-- Begin TEXT SEGMENT --
Ervin "Otto" Veselka '40 October 17, 2018 3:40 PM updated: March 19, 2019 9:27 AM

Sent by son

2019 Muster Roll Call Ervin Otto Veselka, Class of ‘40

On September 8, 2018, Ervin Otto Veselka, 103 and a half years old, Class of ’40, veteran of WW II, finally had enough. For the last decade plus, his son Larry, Larry’s wife Celia, and their son Sam, all in Houston, daily went to see Otto; Elinor, his last child and only daughter, along with her husband Richard, came over regularly from Austin to visit. Otto was never alone, and even in that last year, when he would see his two-year-old great-grandson Max, he was focused on him and beamed his joy. At the end of August, going into September, Elinor was there helping with him, and she saw his frustration and heard him saying, “I will not get out of this bed again.” As one of the oldest living Aggies, it was his right to say when. Within two weeks it was over.

He went to be with his wife of 72 years, a hardcore Aggie mother, Gerry Shelburne Veselka from Port Arthur, who died in 2013. He went to be with their much beloved middle son, Robert Ervin Veselka of Austin, who died in 1994. He went to be with their firstborn son, the first of that generation to follow their dad to Texas A&M, Shelburne (Shelly) Jay Veselka, Class of ’64, Vietnam veteran, who died in 2015. And certainly he went to be with his four brothers, Walter, Frank, Adolf, and Harry.

Their father, Frank Veselka, came to the United States at the end of the 19th century. The rest of Frank’s family had immigrated earlier, settling in the Fayetteville area in central Texas. Frank had to wait until his obligatory service in the Austro-Hungarian army was satisfied. He learned blacksmithing there. Once reunited with his family in Texas, he met and married a German woman, which did not go over well with her family, and the two of them ended up going north to Gary, Indiana and the steel mills for some years before returning to Texas.
-- End TEXT SEGMENT --
-- Begin RECORD SET --
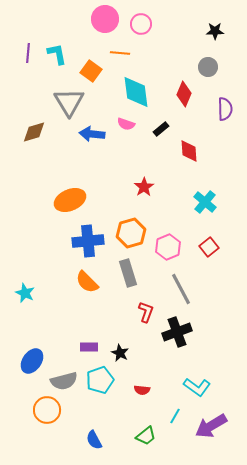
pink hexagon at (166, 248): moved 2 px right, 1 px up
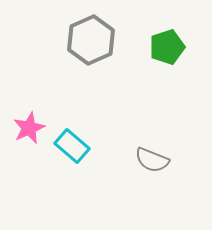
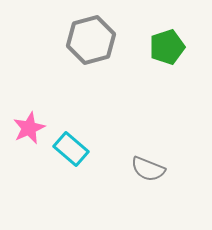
gray hexagon: rotated 9 degrees clockwise
cyan rectangle: moved 1 px left, 3 px down
gray semicircle: moved 4 px left, 9 px down
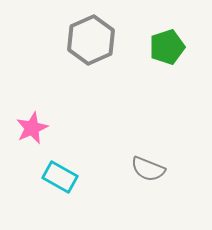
gray hexagon: rotated 9 degrees counterclockwise
pink star: moved 3 px right
cyan rectangle: moved 11 px left, 28 px down; rotated 12 degrees counterclockwise
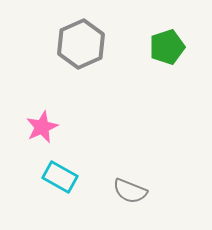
gray hexagon: moved 10 px left, 4 px down
pink star: moved 10 px right, 1 px up
gray semicircle: moved 18 px left, 22 px down
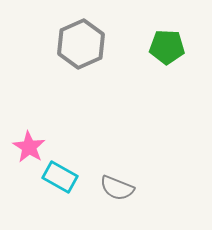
green pentagon: rotated 20 degrees clockwise
pink star: moved 13 px left, 20 px down; rotated 16 degrees counterclockwise
gray semicircle: moved 13 px left, 3 px up
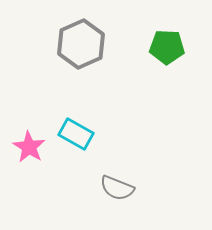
cyan rectangle: moved 16 px right, 43 px up
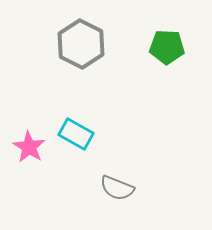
gray hexagon: rotated 9 degrees counterclockwise
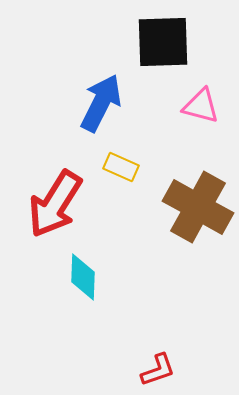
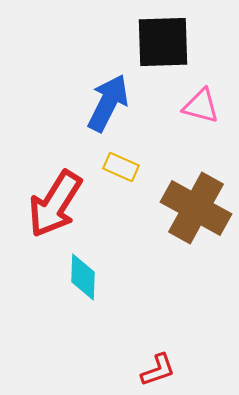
blue arrow: moved 7 px right
brown cross: moved 2 px left, 1 px down
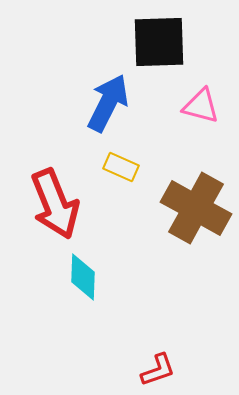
black square: moved 4 px left
red arrow: rotated 54 degrees counterclockwise
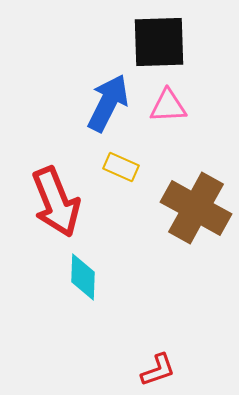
pink triangle: moved 33 px left; rotated 18 degrees counterclockwise
red arrow: moved 1 px right, 2 px up
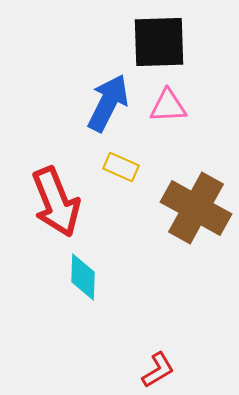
red L-shape: rotated 12 degrees counterclockwise
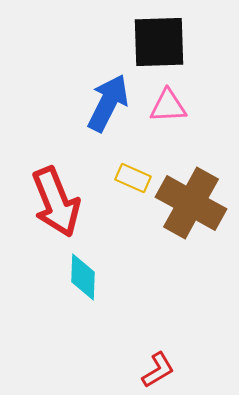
yellow rectangle: moved 12 px right, 11 px down
brown cross: moved 5 px left, 5 px up
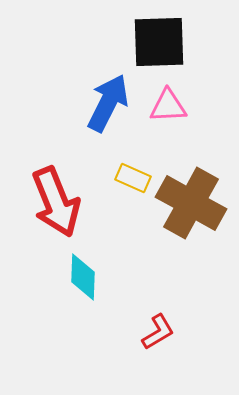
red L-shape: moved 38 px up
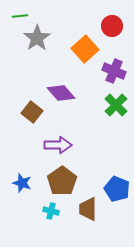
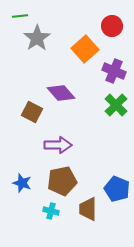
brown square: rotated 10 degrees counterclockwise
brown pentagon: rotated 24 degrees clockwise
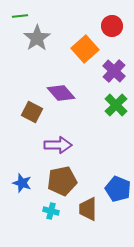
purple cross: rotated 20 degrees clockwise
blue pentagon: moved 1 px right
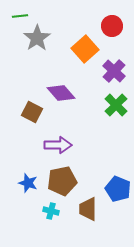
blue star: moved 6 px right
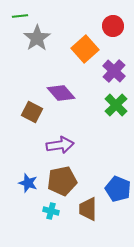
red circle: moved 1 px right
purple arrow: moved 2 px right; rotated 8 degrees counterclockwise
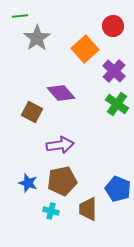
green cross: moved 1 px right, 1 px up; rotated 10 degrees counterclockwise
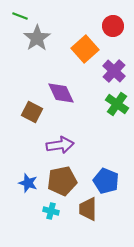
green line: rotated 28 degrees clockwise
purple diamond: rotated 16 degrees clockwise
blue pentagon: moved 12 px left, 8 px up
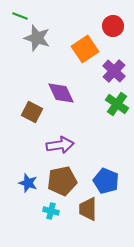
gray star: rotated 20 degrees counterclockwise
orange square: rotated 8 degrees clockwise
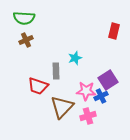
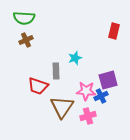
purple square: rotated 18 degrees clockwise
brown triangle: rotated 10 degrees counterclockwise
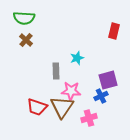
brown cross: rotated 24 degrees counterclockwise
cyan star: moved 2 px right
red trapezoid: moved 1 px left, 21 px down
pink star: moved 15 px left
pink cross: moved 1 px right, 2 px down
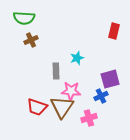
brown cross: moved 5 px right; rotated 24 degrees clockwise
purple square: moved 2 px right, 1 px up
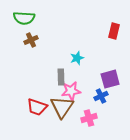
gray rectangle: moved 5 px right, 6 px down
pink star: rotated 12 degrees counterclockwise
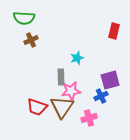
purple square: moved 1 px down
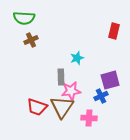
pink cross: rotated 21 degrees clockwise
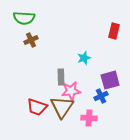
cyan star: moved 7 px right
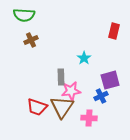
green semicircle: moved 3 px up
cyan star: rotated 16 degrees counterclockwise
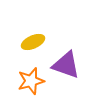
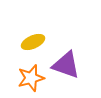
orange star: moved 3 px up
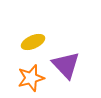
purple triangle: rotated 28 degrees clockwise
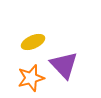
purple triangle: moved 2 px left
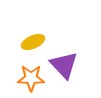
orange star: rotated 16 degrees clockwise
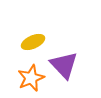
orange star: rotated 24 degrees counterclockwise
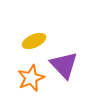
yellow ellipse: moved 1 px right, 1 px up
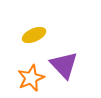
yellow ellipse: moved 6 px up
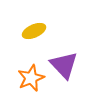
yellow ellipse: moved 4 px up
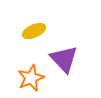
purple triangle: moved 6 px up
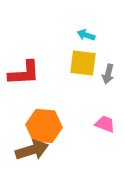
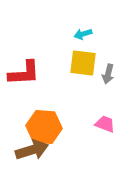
cyan arrow: moved 3 px left, 1 px up; rotated 36 degrees counterclockwise
orange hexagon: moved 1 px down
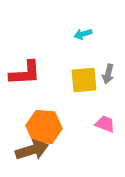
yellow square: moved 1 px right, 17 px down; rotated 12 degrees counterclockwise
red L-shape: moved 1 px right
-- End RECORD SET --
__GIVEN EXERCISE 1__
List the four brothers of Otto Veselka named in the tribute to him.
__GIVEN EXERCISE 2__
According to the tribute to Otto Veselka, how long was he married to Gerry Shelburne Veselka?
__GIVEN EXERCISE 3__
In the tribute to Otto Veselka, why did his father, Frank, come to the United States after the rest of his family?

__EXERCISE RESPONSE 1__
Walter, Frank, Adolf, and Harry

__EXERCISE RESPONSE 2__
72 years

__EXERCISE RESPONSE 3__
Frank had to wait until he had completed his obligatory service in the Austro-Hungarian army. His family had already immigrated and settled in the Fayetteville area of central Texas.